======== Source information ========

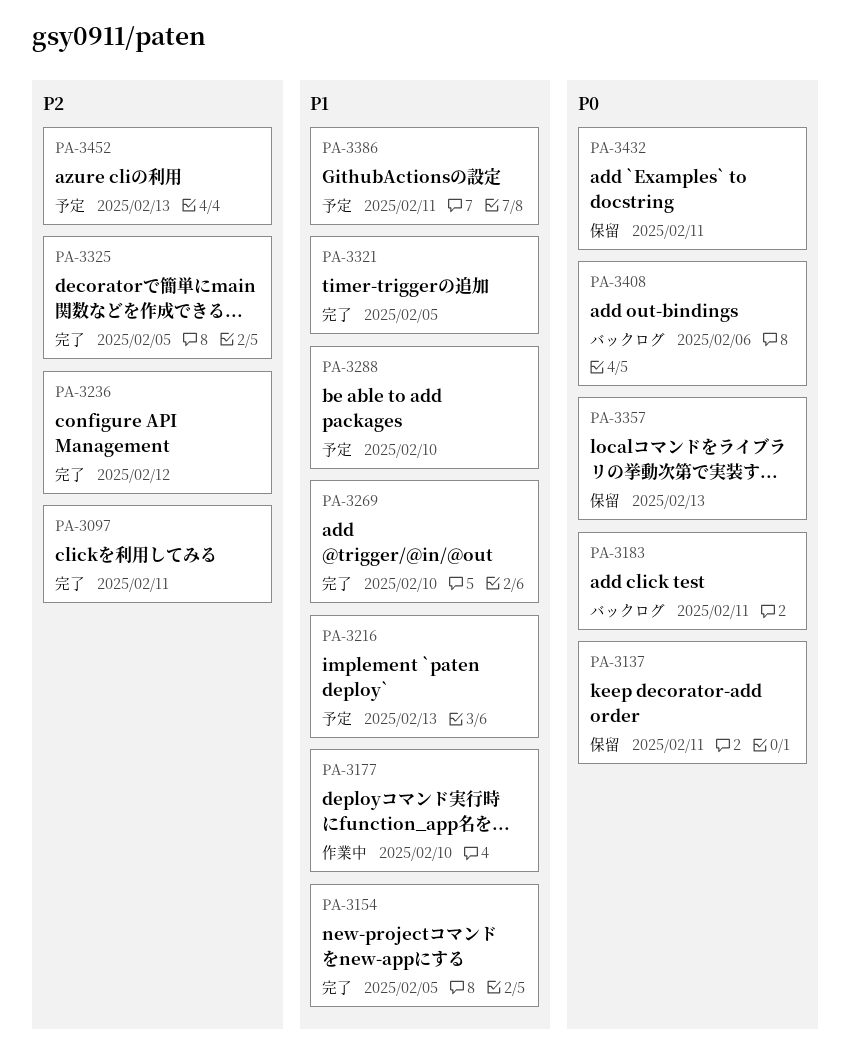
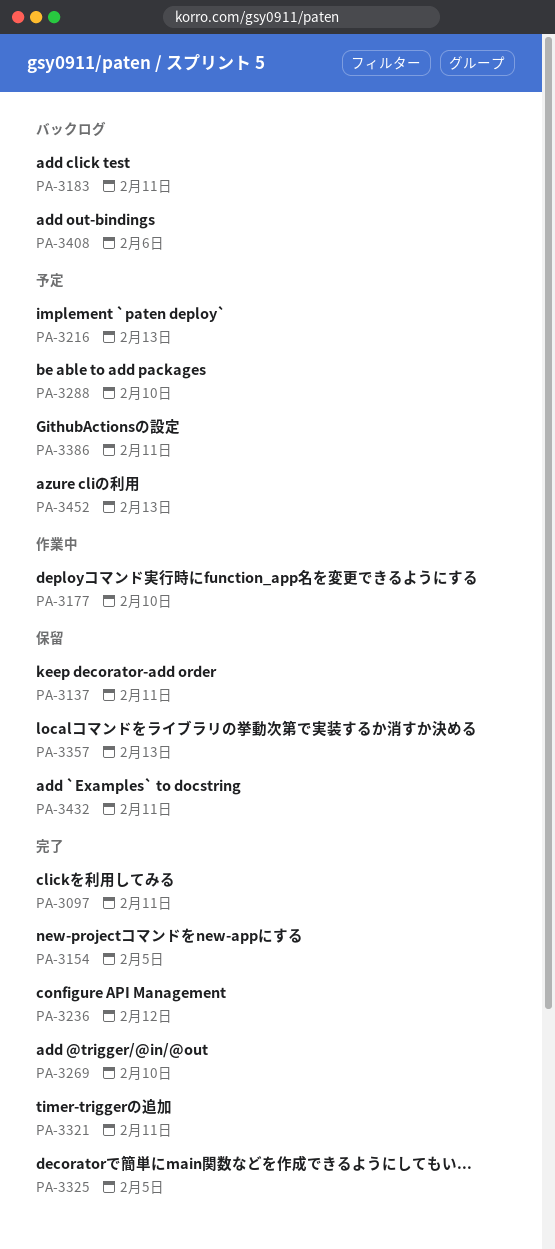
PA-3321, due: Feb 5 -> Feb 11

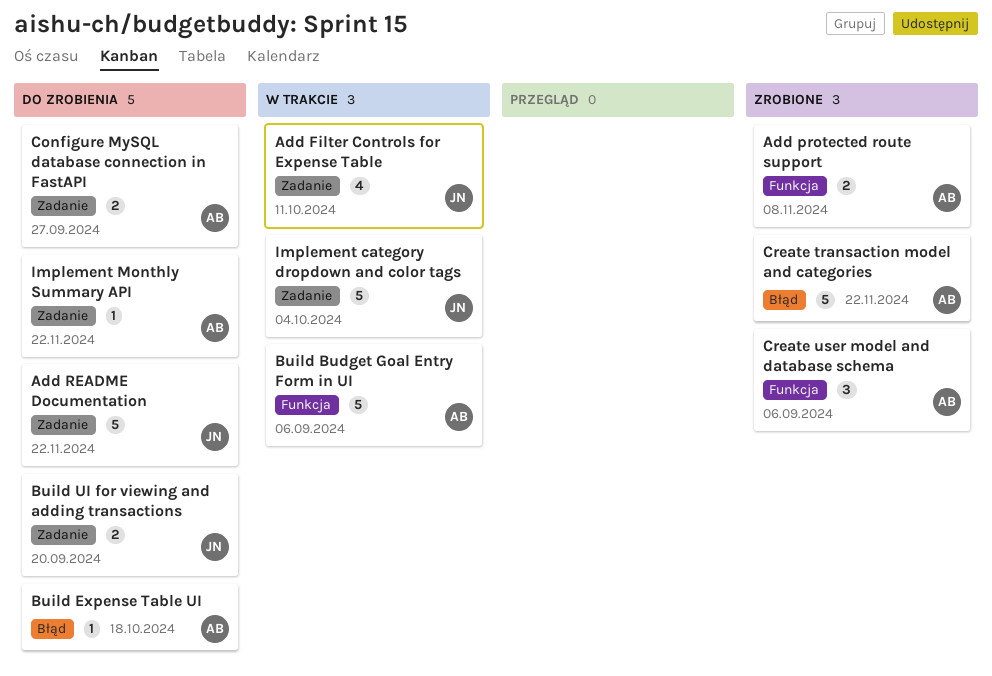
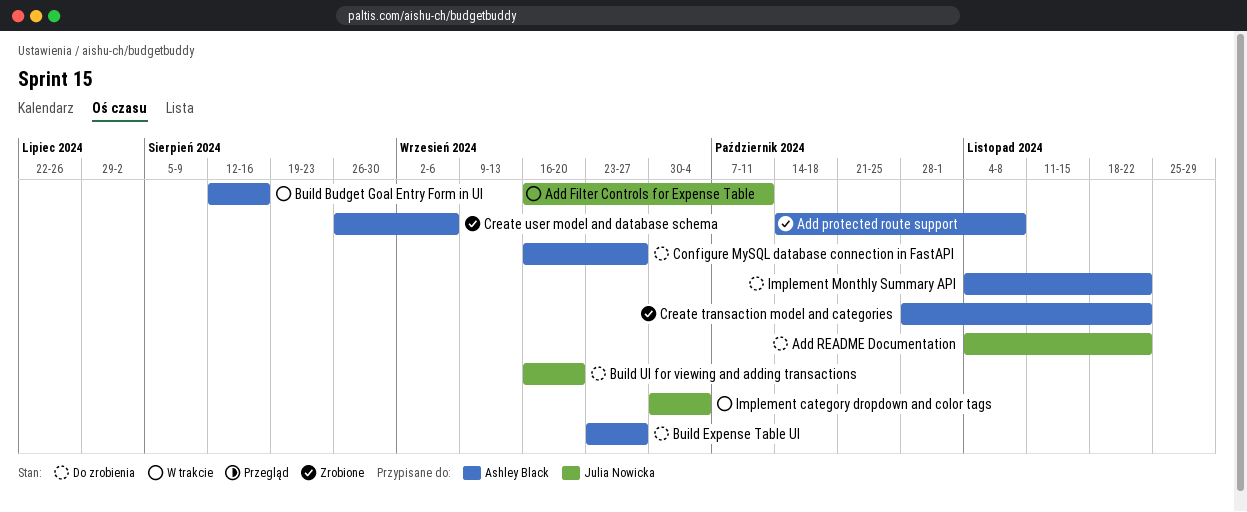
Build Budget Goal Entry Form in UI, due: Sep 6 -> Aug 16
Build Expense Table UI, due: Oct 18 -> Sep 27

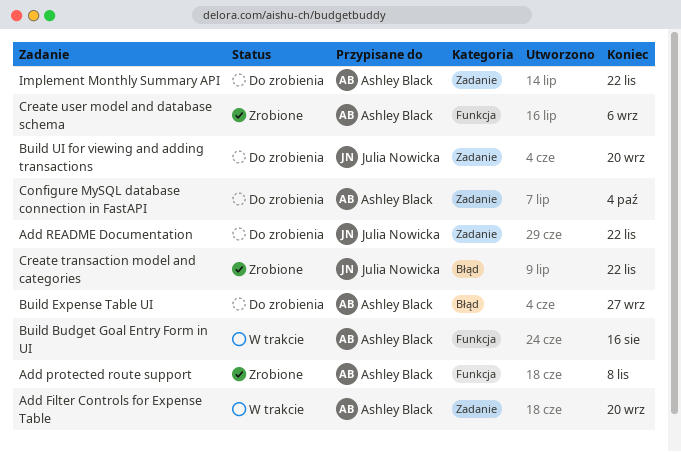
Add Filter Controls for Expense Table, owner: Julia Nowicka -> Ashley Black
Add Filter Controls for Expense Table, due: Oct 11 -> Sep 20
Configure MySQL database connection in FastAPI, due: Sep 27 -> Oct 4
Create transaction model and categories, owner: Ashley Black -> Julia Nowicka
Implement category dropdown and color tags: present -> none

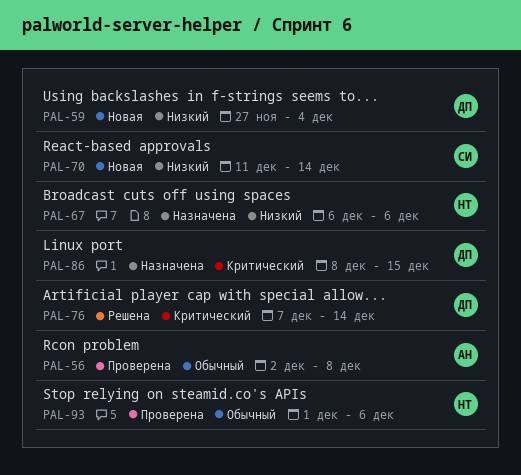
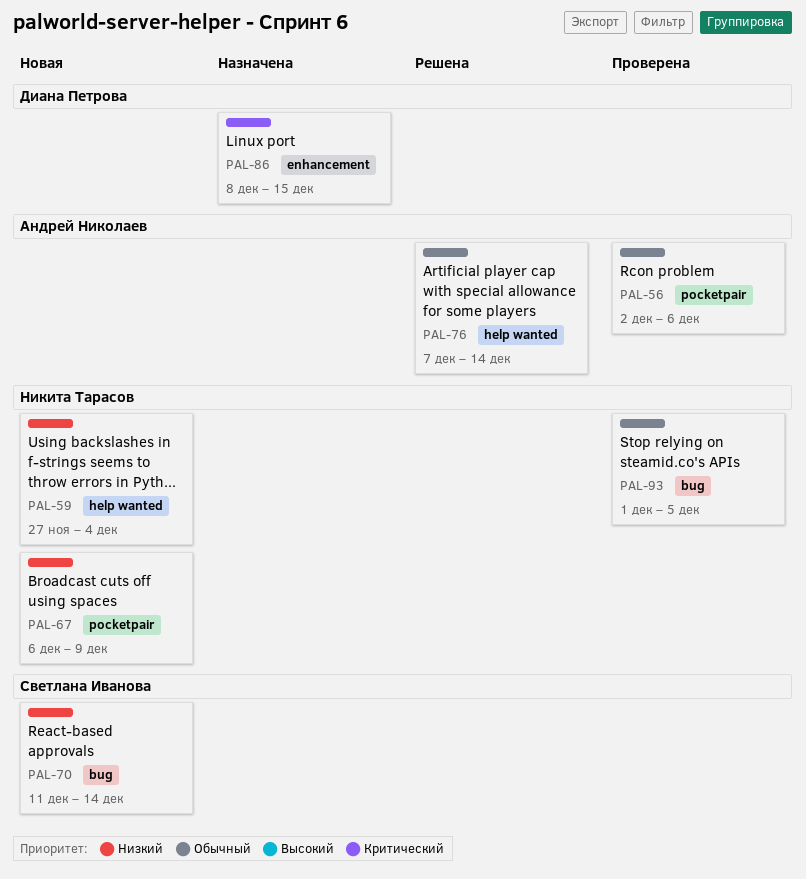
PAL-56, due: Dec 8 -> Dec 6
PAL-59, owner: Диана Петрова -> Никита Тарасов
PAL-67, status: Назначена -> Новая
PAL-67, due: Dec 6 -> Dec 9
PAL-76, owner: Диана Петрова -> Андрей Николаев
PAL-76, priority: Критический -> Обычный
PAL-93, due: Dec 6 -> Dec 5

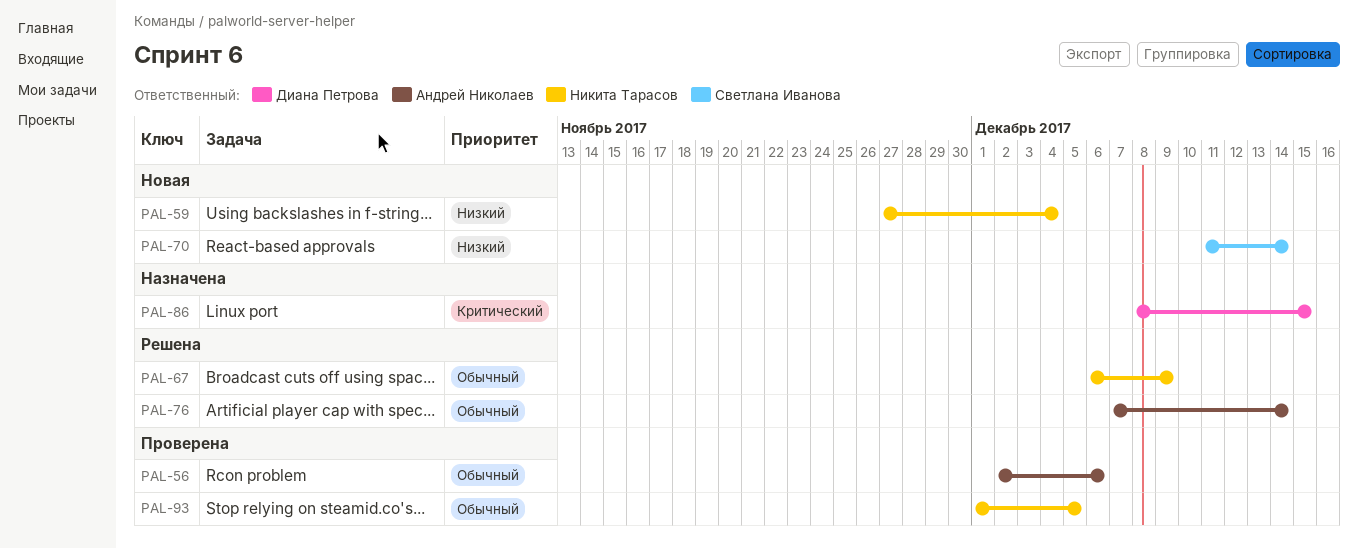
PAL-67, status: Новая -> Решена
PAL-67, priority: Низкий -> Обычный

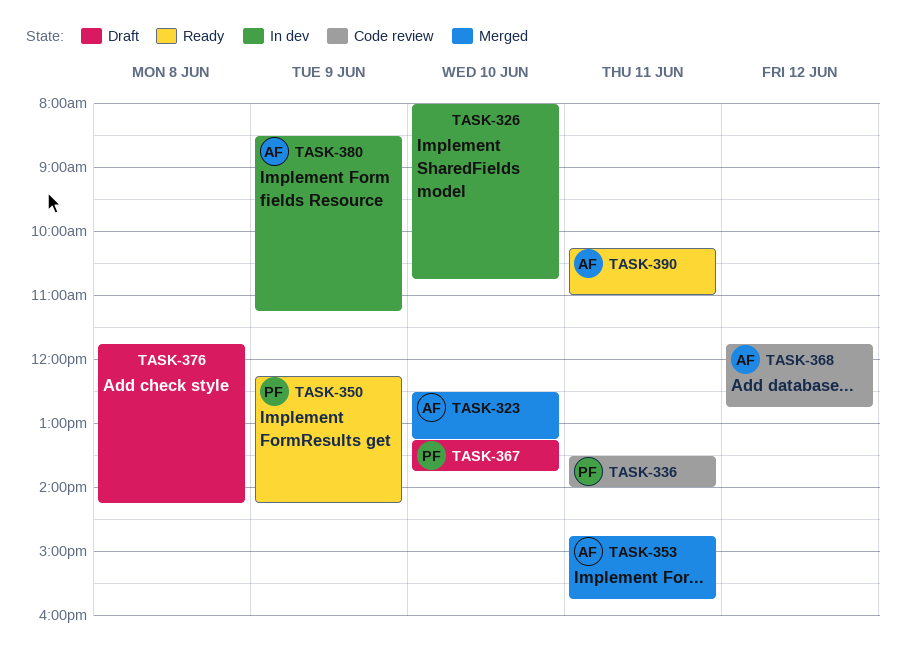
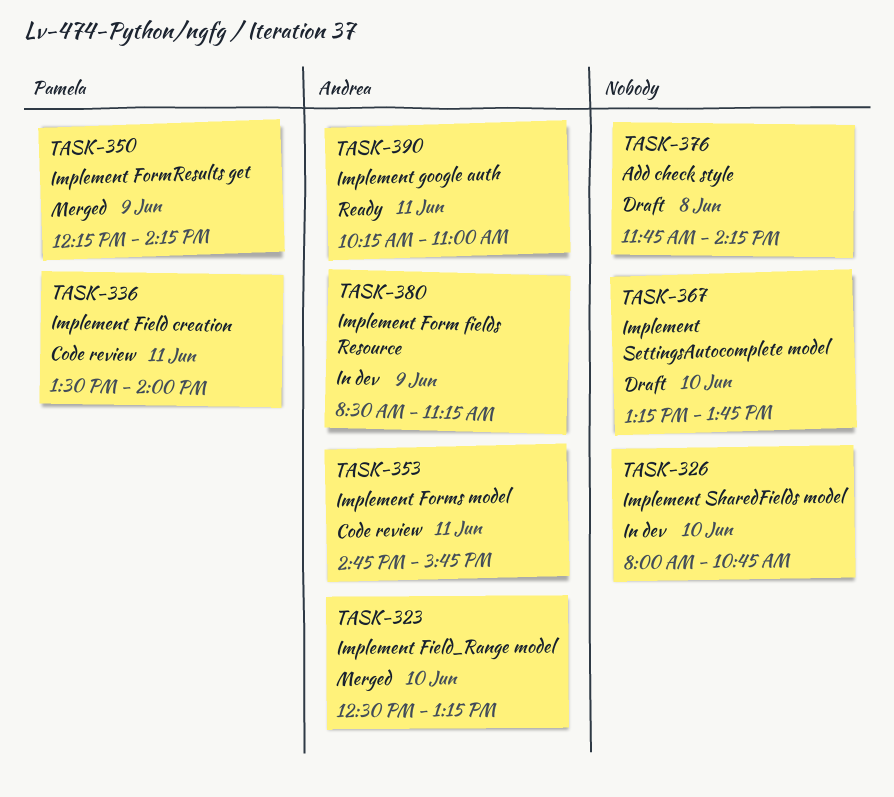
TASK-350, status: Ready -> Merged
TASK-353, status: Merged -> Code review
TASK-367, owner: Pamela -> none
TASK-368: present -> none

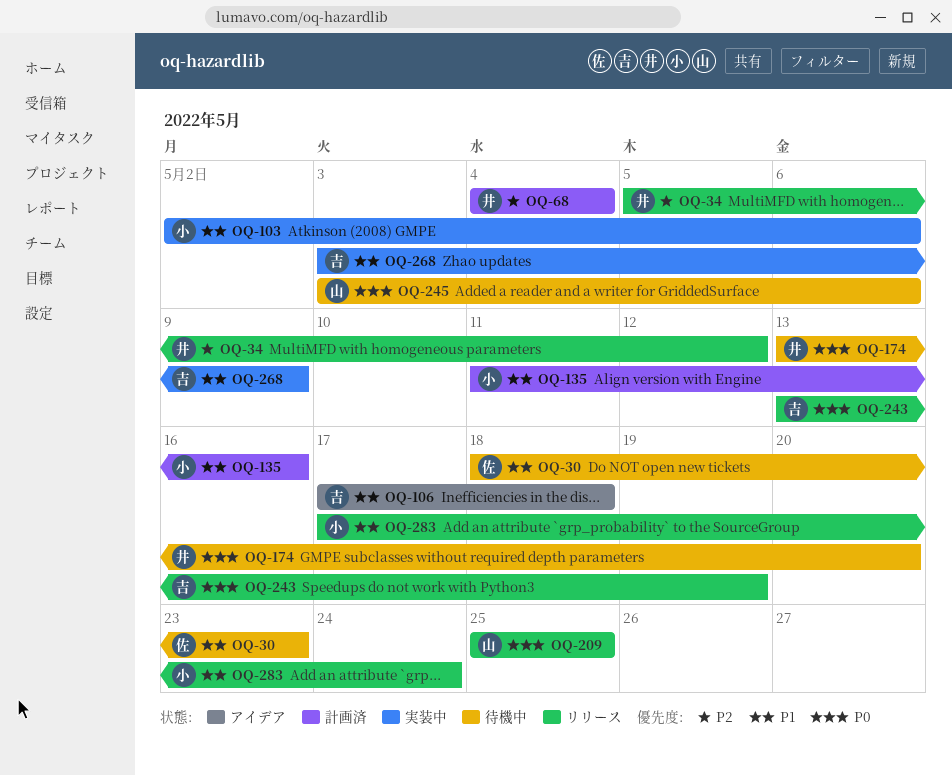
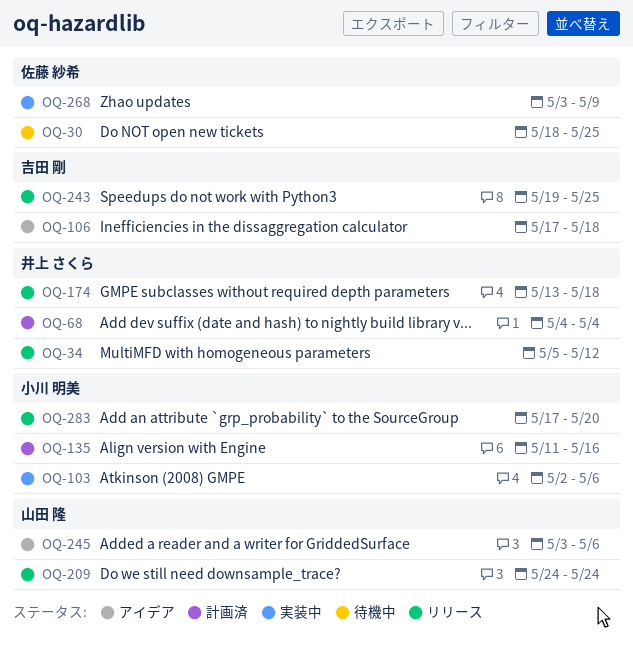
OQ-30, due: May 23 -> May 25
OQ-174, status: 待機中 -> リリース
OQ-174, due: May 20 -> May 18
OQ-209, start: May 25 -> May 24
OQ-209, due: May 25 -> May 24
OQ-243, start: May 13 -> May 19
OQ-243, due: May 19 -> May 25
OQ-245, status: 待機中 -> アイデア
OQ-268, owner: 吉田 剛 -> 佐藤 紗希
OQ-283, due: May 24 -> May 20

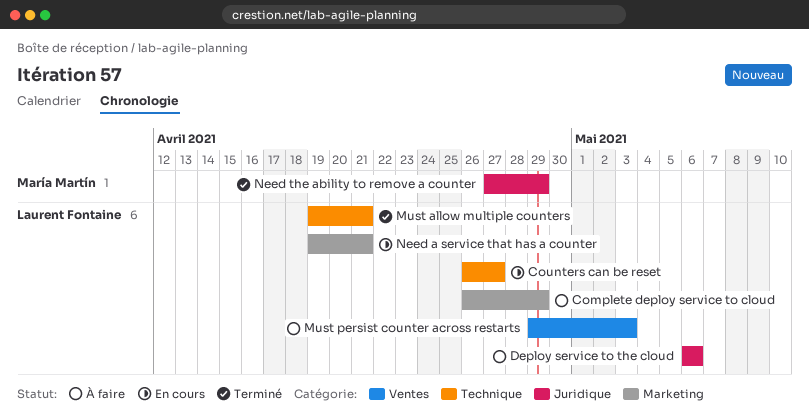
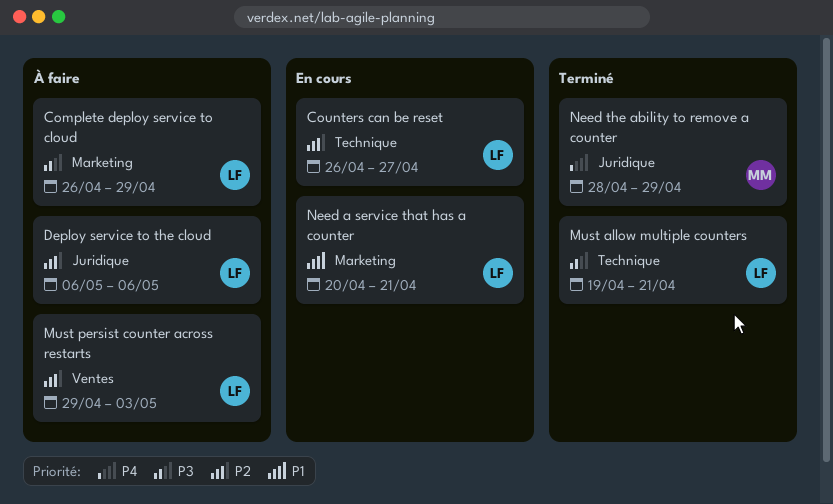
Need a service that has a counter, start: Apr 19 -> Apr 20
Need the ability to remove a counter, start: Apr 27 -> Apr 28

========

### What needs to be done
Your reply should hold only the records, duplicated exactly, without any image.

### Written response
PA-3321, due: Feb 5 -> Feb 11

Build Budget Goal Entry Form in UI, due: Sep 6 -> Aug 16
Build Expense Table UI, due: Oct 18 -> Sep 27

Add Filter Controls for Expense Table, owner: Julia Nowicka -> Ashley Black
Add Filter Controls for Expense Table, due: Oct 11 -> Sep 20
Configure MySQL database connection in FastAPI, due: Sep 27 -> Oct 4
Create transaction model and categories, owner: Ashley Black -> Julia Nowicka
Implement category dropdown and color tags: present -> none

PAL-56, due: Dec 8 -> Dec 6
PAL-59, owner: Диана Петрова -> Никита Тарасов
PAL-67, status: Назначена -> Новая
PAL-67, due: Dec 6 -> Dec 9
PAL-76, owner: Диана Петрова -> Андрей Николаев
PAL-76, priority: Критический -> Обычный
PAL-93, due: Dec 6 -> Dec 5

PAL-67, status: Новая -> Решена
PAL-67, priority: Низкий -> Обычный

TASK-350, status: Ready -> Merged
TASK-353, status: Merged -> Code review
TASK-367, owner: Pamela -> none
TASK-368: present -> none

OQ-30, due: May 23 -> May 25
OQ-174, status: 待機中 -> リリース
OQ-174, due: May 20 -> May 18
OQ-209, start: May 25 -> May 24
OQ-209, due: May 25 -> May 24
OQ-243, start: May 13 -> May 19
OQ-243, due: May 19 -> May 25
OQ-245, status: 待機中 -> アイデア
OQ-268, owner: 吉田 剛 -> 佐藤 紗希
OQ-283, due: May 24 -> May 20

Need a service that has a counter, start: Apr 19 -> Apr 20
Need the ability to remove a counter, start: Apr 27 -> Apr 28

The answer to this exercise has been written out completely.